But we don't have access to the "actuality" of the world. We only have access to the world as it appears to the human mind, to the subject.
I know you're fond of Hegel's criticism of picture-thinking, isn't the above exactly this?
If we are talking about the truth of a statement or an argument, we are not talking about a picture that the individual conceives of and then attempts to match to reality. Isn't it precisely the point of Hegel's philosophy to show that such a primitive account of thought does not capture the true richness of logical thought?
See in particular:
http://www.marxists.org/reference/archive/hegel/works/sl/sl_ii.htm
The flaw in your argument is that you assume thought to be immediate, private and subjective - like a picture in the mind. But the very framework in which thought is realised and expressed is historically mediated. That is your language, your traditions, your education and so on are implicit in your thought. That is your thought is a product not merely of you the subject, but you the social, historical object. We really do have access to 'actuality'. That your form of expression is relative to your culture does not mean that the content of your expression is relative to your culture.
As Marx said, "The main defect of all hitherto-existing materialism — that of Feuerbach included — is that the Object, actuality, sensuousness, are conceived only in the form of the object, or of contemplation, but not as human sensuous activity, practice, not subjectively. Hence it happened that the active side, in opposition to materialism, was developed by idealism — but only abstractly, since, of course, idealism does not know real, sensuous activity as such. Feuerbach wants sensuous objects, differentiated from thought-objects, but he does not conceive human activity itself as objective activity. In The Essence of Christianity, he therefore regards the theoretical attitude as the only genuinely human attitude, while practice is conceived and defined only in its dirty-Jewish form of appearance. Hence he does not grasp the significance of ‘revolutionary’, of ‘practical-critical’, activity."
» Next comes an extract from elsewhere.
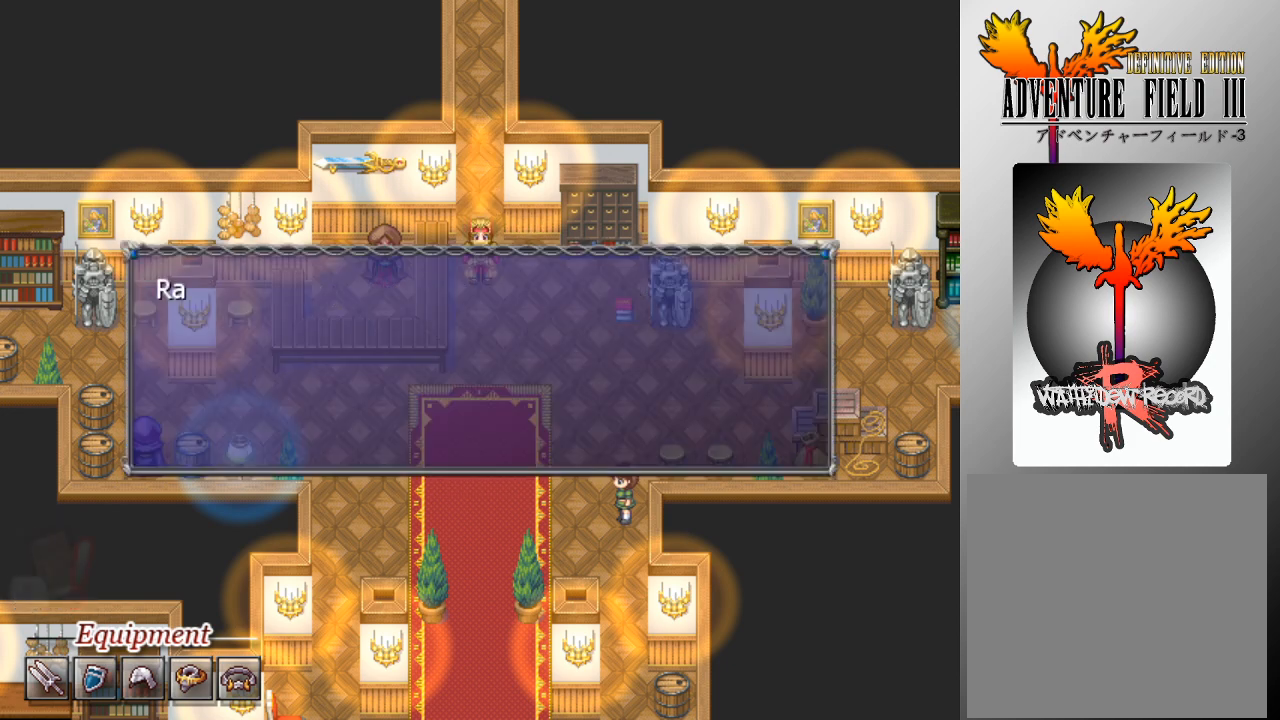
{"buttons": [], "left_stick": "center", "events": []}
Note that Marx's criticism of Feuerbach's materialism consists exactly in doing what you say should not be done. That is "objectifying the subject". It was Feuerbach the contemplative materialist who failed to see the subject as object and Marx the consistent materialist who emphasised the importance of doing exactly this (as did Hegel the consistent idealist).
Note also that Marx highlights this curious connection with anti-semitism and Feuerbach's understanding of thought as mere subjectivity.